### Text extract:
[start]

Third leg was a struggle, ending up low and picking a thermal
off a ridge out to the east.
Pressed into the last cylinder and now cirrus is darkening
the sky, clouds forming underneath me, a hint of OD and rain
to my right, aargg... Decided maybe I should call it a day,
even though I'd be 10 minutes under time.
OLC view of Thursday's flight
DJ smoked us at 77, 4mph faster than Gary's 2nd place. I managed another middle-of-the-pack performance of 187 miles in 2:49, scored at 63mph after the 11 minute under-time hit. 22% of time circling because I got stuck a couple times, should have been much less. What a great day ! Tomorrow's gonna rain, but wait, they said that yesterday...
Friday did in fact rain - all day. Glick's trout feast dinner was as usual fantastic. Saturday dawn was clear, with haze and a hint of high cloud - usually signs of a lot of moisture in the upper atmosphere - as conducive to thunderstorms. I optimistically put the Antares together in sunshine, and finished taping and pre-flight just as the cirrus moved overhead. Went and looked at the latest weather map and radar, then disassembled it again (fortunately its pretty quick and easy to rig and de-rig). Rain sprinkles started as we went to the pilots meeting. The weatherman declined to show up for the pilots meeting, which is usually not a good sign. John Good cancelled the day...
Pouring rain in the AM, but John Good says hang on maybe it'll clear for a late ridge mission. We're not buying it. Radar loop shows lots of rain. Standing water everywhere. Next pilot's meeting at noon. John says grid time at 3PM, water truck available at 2PM. Still not buying it. I got suckered into assembling yesterday ! But there's sun on the ground at 2PM, even if the ridges are still obscured by low cloud. Rig, and miraculously its starting to look good. I'm a bit disorganized but take off to sniff at 2:55PM and find strong thermals as well as 80+ knot ridge.
John Good explained at the pilots briefing that today will be a pointless wing-loading contest , but we need to get a contest day in with uncertain weather later in the week. John tasks us up and down the ridge a few times on an AAT with the southern turn down near Orbisonia. First leg is a bit unnerving for me with rain showers and OD rounding the high ground at Mill Creek, but there was plenty of lift and sunshine around the corner. The top of the ridge is flat near Mill Creek, and I've had to fly around the guy wires on the towers before. I slow up and make a leisurely 95mph run, watching the guys with their hair on fire pass down on the ridge beneath me. Thought we'd all be under the minimum time in any case (which we were), but I wasn't clear that with this years rules change its scored more like a speed task even with everyone under time ! OLC view of Sunday's flight I know, I should fill it with water, fly faster, and perhaps even read the rules... John Good really got the maximum out of the day; we really didn't believe we would fly. A fun day was had by all !

[end]

### Exercise instructions:
1) In the gliding contest account, what time did the pilot take off to sniff on the day of the late ridge mission?
2) Write the next part of the gliding contest account, picking up after its final sentence.

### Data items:
[start]

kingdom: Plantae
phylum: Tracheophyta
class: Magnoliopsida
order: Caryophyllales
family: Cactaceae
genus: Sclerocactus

[end]

### Replies:
1) The pilot took off at 2:55PM.

2)
The evening barbecue from Clem's was a hit. Sierra Mike, what happened to your jacket, you've got feathers coming out everywhere ! SM: I went hunting with Cheney.
Click on image for a bigger picture...
Dawn showed assorted high cloud, indicating a lot of moisture still aloft. It was still while I assembled the Antares, but as I finished taping the wind was picking up and light rain showers blowing through. Winds look less favorable for the ridge today, but it is very unstable. Hopefully it will dry out and calm down a bit prior launch time...
News Flash: Tow Pilot's on strike, demand combat pay for flying in 35 knot gusts. CD pleads poverty, delays launch hoping for less wind. Tom Knauff flew the Pawnee over from Ridge Soaring and lands no problem. What turbulence and wind you boys talking about ? OK - Launch em.
Paul Weeden hard at work waiting for the wind to die down...
Click on image for a bigger picture...
The gusts did decrease to a manageable level for a late day task; last 35 knot gust recorded at 3:20PM and launch at 4PM, task open about 5PM !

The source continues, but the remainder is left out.